# Renew/Repeat of Social Visit Pass



## bobfries

Hi all,

I'm planning to travel to Kuala Lumpur in March on a social visit and I'd like to stay for six months to a year if possible to practice martial arts with a specific teacher. (I work over the internet as a web designer which should keep me going). 

Does this mean getting a 90 day social visit pass on arrival, then taking a day trip across the border to Thailand every three months to get a new stamp? I read somewhere that it is possible to do this indefinitely without any trouble but have not been able to find much information to back this up. 

I don't want to base my plans on what one guy wrote on a message board once and it would be gutting to rent a room for a year then discover that I can't get back into Malaysia. Can anyone share any experience that backs this up please? Or point me to where I might find some more official information about it, as I guess they don't openly advertise on Malaysian government websites "Hey come back as many times as you want!"

Any help would be much appreciated!


----------



## tumbleweeds

I lived for 2+ years in KL with nothing more than a social visit pass. Yes, hopped over the border every 3 months - sometimes just for a few hours - and got a new SVP with no hassle. I've heard that if you do this for multiple years, you run an increased risk - I know someone who was told after 6 years that he had to leave the country for a few months before he could return, but was given a short pass in so that he could get his affairs in order. But that was 6 years in the country! 

I think their attitude is that as long as you're spending money and not causing any trouble, they are more than happy to allow you to stay long-term. Keep in mind that if you want to stay for a more extended length of time, you could also explore getting a Malaysia My Second Home pass, which is good for up to 10 years.
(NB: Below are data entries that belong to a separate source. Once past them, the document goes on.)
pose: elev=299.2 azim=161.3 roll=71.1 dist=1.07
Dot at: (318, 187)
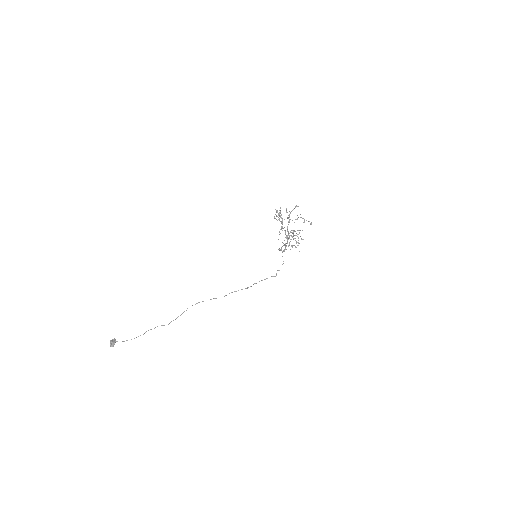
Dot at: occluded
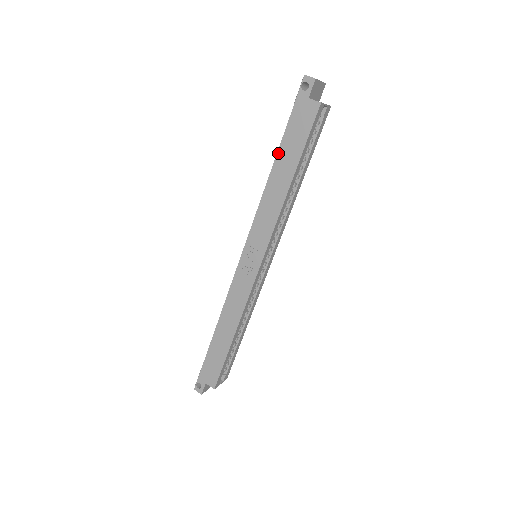
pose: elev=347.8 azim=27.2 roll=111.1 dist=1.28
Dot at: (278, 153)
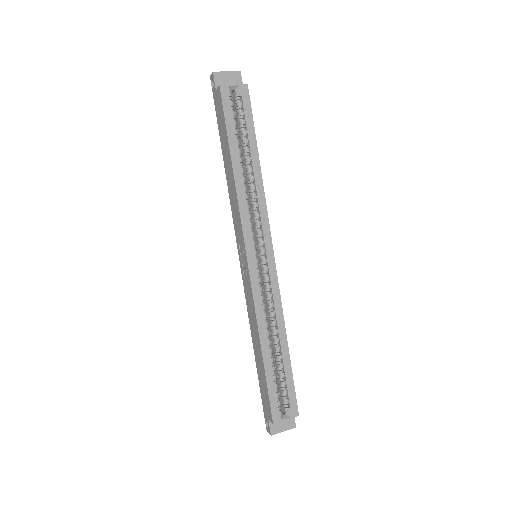
Dot at: (222, 149)
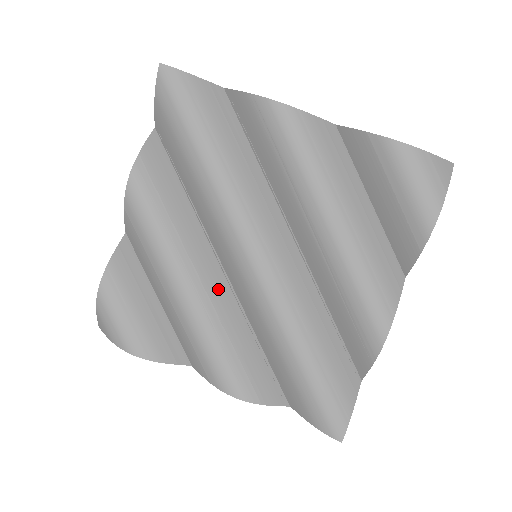
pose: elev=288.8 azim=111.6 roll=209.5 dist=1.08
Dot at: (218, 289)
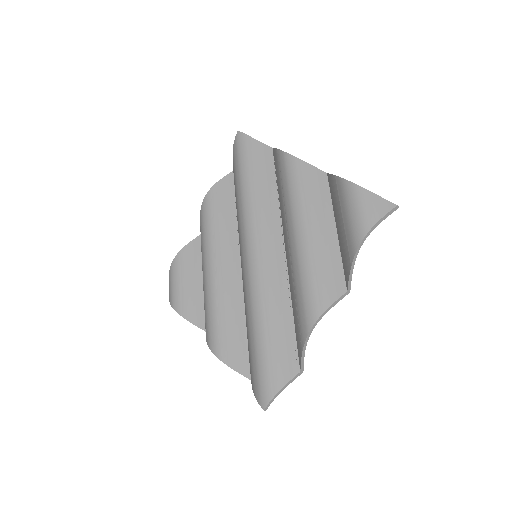
Dot at: (231, 276)
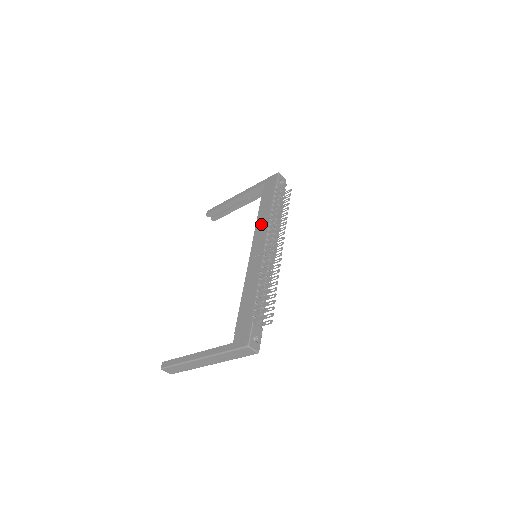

But it's a bit of effort to get it and the financial requirements have gotten hefty over the years.

If you're just looking at a year or so, you should be perfectly fine.


----------



## richellepeh

hmm My friends, all do that process using it for years, they go thailand get the 3 months then extend 2 months then go thailand again.. process is simple.. but it works.. but u can get a student visa if u dont want hassle and more safe


----------



## Umm Omar

*student visa*



richellepeh said:


> hmm My friends, all do that process using it for years, they go thailand get the 3 months then extend 2 months then go thailand again.. process is simple.. but it works.. but u can get a student visa if u dont want hassle and more safe


Hi Richellepeh, I know this thread is old but I thought I'd still try. As for a student visa is it renewable there or would I have to leave the country and reapply?
Thanks in advance


----------



## teuchter

Umm Omar said:


> Hi Richellepeh, I know this thread is old but I thought I'd still try. As for a student visa is it renewable there or would I have to leave the country and reapply?
> Thanks in advance


In order to get a student visa, you must first secure a study place at an approved educational institution. They will then provide you with the necessary documentation to apply for a student visa.

teuchter


----------